(QUOTED PASSAGE begins)

Woodstock is a village in Champaign County, Ohio, United States. The population was 287 at the 2020 census.

==History==
Woodstock was platted in 1834.

Two members of the village were directly involved in the January 6 United States Capitol attack.

==Geography==
Woodstock is located on State Route 559 about 12 mi north of Mechanicsburg, Ohio.

According to the United States Census Bureau, the village has a total area of 0.29 sqmi, all of it land.

==Demographics==

Historical population
| Census | Pop. | Note | %± |
| 1880 | 383 |  | — |
| 1890 | 301 |  | −21.4% |
| 1900 | 325 |  | 8.0% |
| 1910 | 310 |  | −4.6% |
| 1920 | 326 |  | 5.2% |
| 1930 | 293 |  | −10.1% |
| 1940 | 263 |  | −10.2% |
| 1950 | 316 |  | 20.2% |
| 1960 | 310 |  | −1.9% |
| 1970 | 281 |  | −9.4% |
| 1980 | 292 |  | 3.9% |
| 1990 | 296 |  | 1.4% |
| 2000 | 317 |  | 7.1% |
| 2010 | 305 |  | −3.8% |
| 2020 | 287 |  | −5.9% |
U.S. Decennial Census

===2010 census===
As of the census of 2010, there were 305 people, 103 households, and 82 families living in the village. The population density was 1051.7 PD/sqmi. There were 113 housing units at an average density of 389.7 /sqmi. The racial makeup of the village was 98.4% White, 1.0% Native American, 0.3% from other races, and 0.3% from two or more races. Hispanic or Latino of any race were 0.7% of the population.

There were 103 households, of which 42.7% had children under the age of 18 living with them, 59.2% were married couples living together, 13.6% had a female householder with no husband present, 6.8% had a male householder with no wife present, and 20.4% were non-families. 17.5% of all households were made up of individuals, and 5.9% had someone living alone who was 65 years of age or older. The average household size was 2.96 and the average family size was 3.35.

The median age in the village was 33.2 years. 33.4% of residents were under the age of 18; 5.7% were between the ages of 18 and 24; 29.1% were from 25 to 44; 23.9% were from 45 to 64; and 7.9% were 65 years of age or older. The gender makeup of the village was 52.8% male and 47.2% female.

===2000 census===
As of the census of 2000, there were 317 people, 101 households, and 85 families living in the village. The population density was 1,167.0 PD/sqmi. There were 105 housing units at an average density of 386.6 /sqmi. The racial makeup of the village was 98.11% White, 1.58% Native American, and 0.32% from two or more races.

(QUOTED PASSAGE ends)
(DATASET begins)

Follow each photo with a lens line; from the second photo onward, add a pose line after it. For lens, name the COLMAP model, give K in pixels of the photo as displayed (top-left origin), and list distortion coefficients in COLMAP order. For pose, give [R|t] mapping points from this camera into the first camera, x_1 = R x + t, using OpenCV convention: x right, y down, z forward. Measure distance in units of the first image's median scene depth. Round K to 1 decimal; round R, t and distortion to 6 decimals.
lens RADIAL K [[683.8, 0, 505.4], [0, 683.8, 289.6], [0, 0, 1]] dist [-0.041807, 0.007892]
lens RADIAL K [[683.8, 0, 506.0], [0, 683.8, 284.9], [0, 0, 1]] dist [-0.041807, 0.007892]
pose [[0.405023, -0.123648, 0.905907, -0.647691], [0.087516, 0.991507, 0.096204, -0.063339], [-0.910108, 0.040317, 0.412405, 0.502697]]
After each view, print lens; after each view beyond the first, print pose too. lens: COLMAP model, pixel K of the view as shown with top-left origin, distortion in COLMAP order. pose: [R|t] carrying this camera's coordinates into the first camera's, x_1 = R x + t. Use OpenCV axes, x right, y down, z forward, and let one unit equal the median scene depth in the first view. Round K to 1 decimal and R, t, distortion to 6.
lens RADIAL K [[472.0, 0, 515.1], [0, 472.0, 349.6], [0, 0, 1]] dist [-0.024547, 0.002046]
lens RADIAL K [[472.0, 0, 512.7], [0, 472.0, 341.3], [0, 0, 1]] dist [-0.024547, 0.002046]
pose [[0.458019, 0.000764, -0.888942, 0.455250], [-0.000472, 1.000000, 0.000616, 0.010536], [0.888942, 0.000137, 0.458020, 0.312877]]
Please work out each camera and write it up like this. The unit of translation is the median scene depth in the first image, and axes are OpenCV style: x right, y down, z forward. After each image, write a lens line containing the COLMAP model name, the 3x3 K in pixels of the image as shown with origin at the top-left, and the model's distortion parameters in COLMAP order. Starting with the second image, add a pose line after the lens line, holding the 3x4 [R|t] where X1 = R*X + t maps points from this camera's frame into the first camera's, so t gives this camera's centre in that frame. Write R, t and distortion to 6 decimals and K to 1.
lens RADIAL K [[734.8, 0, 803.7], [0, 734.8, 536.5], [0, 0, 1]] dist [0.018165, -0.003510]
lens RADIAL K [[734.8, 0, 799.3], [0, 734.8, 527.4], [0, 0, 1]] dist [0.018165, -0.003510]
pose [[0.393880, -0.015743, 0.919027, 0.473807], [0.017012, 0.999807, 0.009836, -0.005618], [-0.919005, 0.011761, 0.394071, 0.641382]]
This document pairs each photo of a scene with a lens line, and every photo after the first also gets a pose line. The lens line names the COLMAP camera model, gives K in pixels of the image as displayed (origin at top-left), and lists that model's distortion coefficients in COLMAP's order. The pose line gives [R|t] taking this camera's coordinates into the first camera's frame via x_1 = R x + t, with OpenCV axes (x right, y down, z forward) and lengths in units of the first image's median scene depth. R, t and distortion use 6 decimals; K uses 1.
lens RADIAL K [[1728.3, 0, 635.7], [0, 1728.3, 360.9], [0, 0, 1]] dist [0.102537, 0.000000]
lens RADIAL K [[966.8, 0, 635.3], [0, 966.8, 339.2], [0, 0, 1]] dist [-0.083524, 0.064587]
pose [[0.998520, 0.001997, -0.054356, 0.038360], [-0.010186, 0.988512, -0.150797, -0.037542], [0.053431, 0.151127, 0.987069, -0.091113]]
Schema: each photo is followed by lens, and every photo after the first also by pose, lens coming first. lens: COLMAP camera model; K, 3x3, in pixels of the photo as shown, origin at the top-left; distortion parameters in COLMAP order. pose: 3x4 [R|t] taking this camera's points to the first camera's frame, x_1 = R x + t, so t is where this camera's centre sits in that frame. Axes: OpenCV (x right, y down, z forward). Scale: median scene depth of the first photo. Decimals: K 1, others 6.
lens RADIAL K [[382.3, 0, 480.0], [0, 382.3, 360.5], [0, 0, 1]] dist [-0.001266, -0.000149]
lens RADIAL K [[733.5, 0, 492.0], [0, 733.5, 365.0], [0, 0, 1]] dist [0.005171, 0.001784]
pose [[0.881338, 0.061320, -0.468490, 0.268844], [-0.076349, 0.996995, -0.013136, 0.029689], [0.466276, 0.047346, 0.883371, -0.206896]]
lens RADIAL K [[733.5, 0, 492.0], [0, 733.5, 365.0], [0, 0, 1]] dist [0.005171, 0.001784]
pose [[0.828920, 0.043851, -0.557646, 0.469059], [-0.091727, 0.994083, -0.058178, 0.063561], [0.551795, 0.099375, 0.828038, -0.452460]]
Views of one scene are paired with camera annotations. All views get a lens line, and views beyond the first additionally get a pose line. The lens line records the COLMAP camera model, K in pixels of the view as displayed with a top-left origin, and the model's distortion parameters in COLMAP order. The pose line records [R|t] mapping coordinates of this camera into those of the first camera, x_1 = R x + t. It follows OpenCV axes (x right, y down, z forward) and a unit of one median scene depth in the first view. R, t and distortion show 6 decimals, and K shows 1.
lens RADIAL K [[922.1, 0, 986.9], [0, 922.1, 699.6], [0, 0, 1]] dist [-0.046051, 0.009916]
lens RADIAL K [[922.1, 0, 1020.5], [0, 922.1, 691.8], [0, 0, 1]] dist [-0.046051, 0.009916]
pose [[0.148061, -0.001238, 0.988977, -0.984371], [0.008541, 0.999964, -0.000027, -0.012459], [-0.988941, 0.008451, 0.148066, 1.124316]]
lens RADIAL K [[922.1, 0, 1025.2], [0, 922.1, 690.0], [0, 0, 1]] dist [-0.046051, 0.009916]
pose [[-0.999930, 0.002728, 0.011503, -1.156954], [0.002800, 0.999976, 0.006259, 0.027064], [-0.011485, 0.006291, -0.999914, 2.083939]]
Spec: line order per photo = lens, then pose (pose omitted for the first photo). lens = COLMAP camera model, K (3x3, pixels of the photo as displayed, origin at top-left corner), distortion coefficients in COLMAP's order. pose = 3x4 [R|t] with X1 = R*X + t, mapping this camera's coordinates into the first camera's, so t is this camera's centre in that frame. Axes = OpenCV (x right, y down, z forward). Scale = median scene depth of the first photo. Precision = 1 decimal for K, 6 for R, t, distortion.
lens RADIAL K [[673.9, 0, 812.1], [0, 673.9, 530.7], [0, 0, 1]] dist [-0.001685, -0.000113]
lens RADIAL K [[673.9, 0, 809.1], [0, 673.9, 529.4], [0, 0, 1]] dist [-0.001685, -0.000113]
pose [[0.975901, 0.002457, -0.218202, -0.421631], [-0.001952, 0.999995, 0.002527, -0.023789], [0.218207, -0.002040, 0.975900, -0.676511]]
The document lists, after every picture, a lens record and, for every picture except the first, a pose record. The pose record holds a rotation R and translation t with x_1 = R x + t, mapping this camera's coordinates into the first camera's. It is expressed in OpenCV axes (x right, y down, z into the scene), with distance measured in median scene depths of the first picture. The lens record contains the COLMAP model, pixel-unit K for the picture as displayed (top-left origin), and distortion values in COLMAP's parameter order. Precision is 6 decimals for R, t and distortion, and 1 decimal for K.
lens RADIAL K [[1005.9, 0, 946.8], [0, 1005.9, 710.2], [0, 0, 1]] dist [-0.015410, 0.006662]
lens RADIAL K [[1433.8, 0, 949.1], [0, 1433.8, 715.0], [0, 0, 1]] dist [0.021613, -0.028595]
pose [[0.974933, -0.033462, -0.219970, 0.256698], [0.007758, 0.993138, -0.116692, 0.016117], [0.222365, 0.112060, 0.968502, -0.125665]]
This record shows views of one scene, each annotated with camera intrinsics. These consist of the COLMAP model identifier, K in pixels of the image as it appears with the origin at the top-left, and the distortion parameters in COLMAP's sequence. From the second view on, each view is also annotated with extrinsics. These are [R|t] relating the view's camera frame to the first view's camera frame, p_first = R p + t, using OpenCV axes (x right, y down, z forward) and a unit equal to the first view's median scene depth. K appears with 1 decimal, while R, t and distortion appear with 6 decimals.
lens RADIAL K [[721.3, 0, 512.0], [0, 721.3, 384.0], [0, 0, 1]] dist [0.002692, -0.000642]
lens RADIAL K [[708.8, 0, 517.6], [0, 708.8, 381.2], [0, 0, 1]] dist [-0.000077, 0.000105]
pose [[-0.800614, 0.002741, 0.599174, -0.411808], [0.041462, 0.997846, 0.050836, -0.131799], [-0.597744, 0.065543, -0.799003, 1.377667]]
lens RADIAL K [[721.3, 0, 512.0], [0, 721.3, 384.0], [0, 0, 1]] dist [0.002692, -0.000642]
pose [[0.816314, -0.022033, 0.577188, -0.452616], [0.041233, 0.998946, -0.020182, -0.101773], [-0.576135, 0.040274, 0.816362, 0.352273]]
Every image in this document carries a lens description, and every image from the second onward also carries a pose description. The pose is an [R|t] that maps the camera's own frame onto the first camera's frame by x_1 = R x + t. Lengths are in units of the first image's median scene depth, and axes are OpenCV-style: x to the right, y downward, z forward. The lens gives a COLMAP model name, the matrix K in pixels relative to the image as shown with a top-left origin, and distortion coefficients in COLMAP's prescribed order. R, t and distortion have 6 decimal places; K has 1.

(DATASET ends)

- **BRIEF**
Answer these questions from the text about Woodstock, Ohio.
1. In what year was Woodstock platted?
2. On which state route does the village lie?
3. How many households did the village have at the 2010 census?

- **ANSWER TO THIS EXERCISE**
1. 1834
2. State Route 559
3. 103